As Russia launched a systematic assault on Ukrainian language and culture by banning Ukrainian-language education in occupied territories starting September 1, the war’s industrial and international dimensions intensified. North Korea prepared to deploy additional troops to Russia as early as July, while Moscow faced its largest drone attack of the year with 50 Ukrainian drones striking across the country. Ukraine conducted another prisoner exchange under the Istanbul agreements and secured substantial international commitments, including Dutch funding for advanced ground vehicles and White House promises of NATO protection. The day underscored the war’s evolution from territorial conflict to civilizational struggle, with language, identity, and international alliances becoming primary battlegrounds.

Ukrainian soldiers pictured after being released from Russian captivity. (President Volodymyr Zelensky/Telegram)

The Cultural Genocide Accelerates: Russia Bans Ukrainian Language in Schools

The Russian Ministry of Education published a draft order on June 23 detailing plans to exclude Ukrainian-language education from the federal basic general education program at all levels starting September 1, 2025. The ministry claimed it was excluding Ukrainian education “in connection with the changed geopolitical situation in the world,” while noting students could retain access to Ukrainian through some extracurricular programs.

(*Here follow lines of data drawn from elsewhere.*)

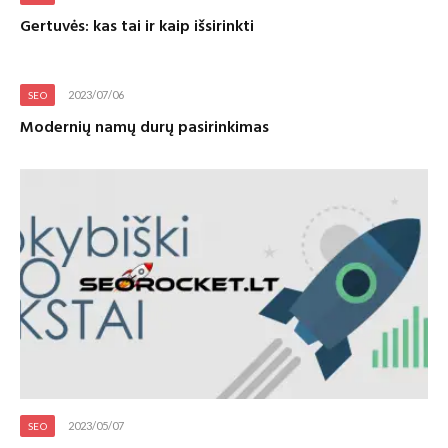
Gertuvės: kas tai ir kaip išsirinkti
2023/07/06
SEO
Modernių namų durų pasirinkimas
2023/05/07
SEO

The order will terminate courses on Ukrainian literature and effectively eliminate Ukrainian as a mandatory subject in occupied Zaporizhia and Kherson oblasts, where it had been taught “at the request of parents” in occupied Donetsk and Luhansk oblasts, occupied Crimea, and Russia’s Bashkortostan Republic during the 2023-2024 school year.

Ukrainian Ministry of Foreign Affairs condemned the draft order on June 24 as a “manifestation of Moscow’s genocidal policy” toward occupied Ukraine. The systematic elimination of Ukrainian language instruction represents an escalation of cultural suppression that began in 2014, when only 214 students received Ukrainian language education in occupied Crimea during the 2020/2021 academic year.